The call to withdraw from the EU represents a failure to face up to reality, and not just in the broad sense of historical development. Just as the growth and centralisation of industry comes at a price, it nonetheless brings into being the international working class, and thus creates the possibility of the eventual victory of communism. The acquisition by the EU of state forms is also multifaceted, with its positive and negative sides. Positive, because it raises the class struggle to the continental level and obliges us to forge a common identity with workers throughout Europe through practical confrontation with the EU. It allows us to bring our internationalist programme to the fore, making internationalism an integral, tangible part of the actual political practice and outlook of the European working class in its common actions. This is at the level of actually existing political necessity.

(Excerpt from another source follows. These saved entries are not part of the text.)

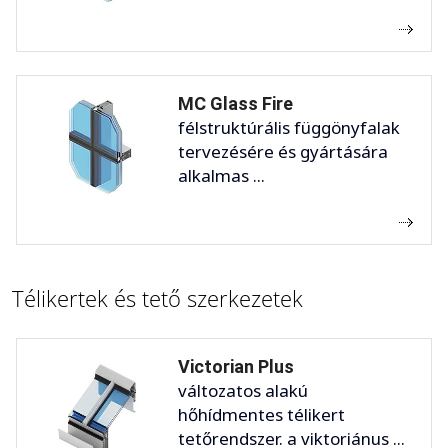
MC Glass Fire
félstruktúrális függönyfalak
tervezésére és gyártására
alkalmas ...
Télikertek és tető szerkezetek
Victorian Plus
változatos alakú
hőhídmentes télikert
tetőrendszer. a viktoriánus ...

Imagine for a moment the political consequences of British withdrawal from the EU following a referendum. Ukip leader Nigel Farage will once again feature on many front pages, pint of British beer in hand; the Murdoch press will carry jingoistic front covers sticking a finger up to the Germans; small capital will rejoice that it is now free to ignore the various EU social charter regulations; and the Stalinite CPB will celebrate the return of power to the ‘democratic’ national bourgeoisie, thus taking us a further step down “Britain’s road to socialism”. At last we can start moving towards an ‘independent’, ‘socialist’ Britain - as if the failure of the left to advance the cause of the working class can be laid at the door of that damned EU. In reality nationalist sentiment will have been strengthened and society will probably experience a sharp shift to the right.
Perhaps our national socialists should take the fragmentary process further and apply it to Britain itself. They could proclaim that the break-up of Britain would open up the way to a “socialist Scotland”, as does the Scottish Socialist Party. If the UK state is weakened, that must strengthen us, surely? Sections of the British left seem to be thinking along the same lines as the Scottish left nationalists - after all, the Socialist Workers Party is to recommend a ‘yes’ vote in the referendum on Scottish independence (in contrast to the CPB British left nationalists, who will vote ‘no’).
This does not mean for one second that the Weekly Worker is soft on the EU. The problem with much of the left is that it is already too soft - abandoning the field without a fight in favour of its imagined nationalist or economistic utopias. Instead our aim must be the energetic, coordinated pursuit of the class war across the EU by a united European working class. That is why we aim for the establishment of European-wide trade unions campaigning for the levelling up of working conditions and wages across the continent, and a Communist Party of the European Union fighting for a united Europe under the rule of the working class.
Far from demanding the withdrawal of Britain, we should demand democratisation of the EU in the interest of our class. That means, to start with, the abolition of the council of ministers, the concentration of political power in the EU parliament, not the Brussels bureaucracy, and the right to recall MEPs.